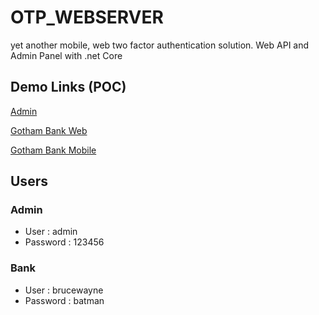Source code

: # OTP_WEBSERVER
yet another mobile, web two factor authentication solution. Web API and Admin Panel with .net Core

## Demo Links (POC)

[Admin](http://35.204.234.24/)

[Gotham Bank Web](http://34.74.20.64/)

[Gotham Bank Mobile](http://34.74.20.64/Mobile/)

## Users

### Admin 
* User : admin
* Password : 123456

### Bank
* User : brucewayne
* Password : batman
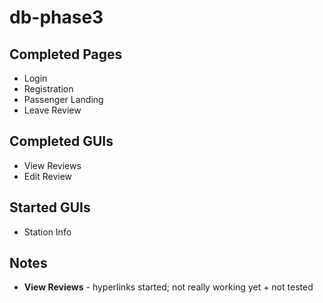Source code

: # db-phase3

## Completed Pages
- Login
- Registration
- Passenger Landing
- Leave Review

## Completed GUIs
- View Reviews
- Edit Review

## Started GUIs
- Station Info

## Notes
- **View Reviews** - hyperlinks started; not really working yet + not tested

YOUR ASSIGNMENT - Could the material above be written out again word for word, with the pictures dropped?

TASK OUTPUT -
Source code

: # OTP_WEBSERVER
yet another mobile, web two factor authentication solution. Web API and Admin Panel with .net Core

## Demo Links (POC)

[Admin](http://35.204.234.24/)

[Gotham Bank Web](http://34.74.20.64/)

[Gotham Bank Mobile](http://34.74.20.64/Mobile/)

## Users

### Admin 
* User : admin
* Password : 123456

### Bank
* User : brucewayne
* Password : batman
Source code

: # db-phase3

## Completed Pages
- Login
- Registration
- Passenger Landing
- Leave Review

## Completed GUIs
- View Reviews
- Edit Review

## Started GUIs
- Station Info

## Notes
- **View Reviews** - hyperlinks started; not really working yet + not tested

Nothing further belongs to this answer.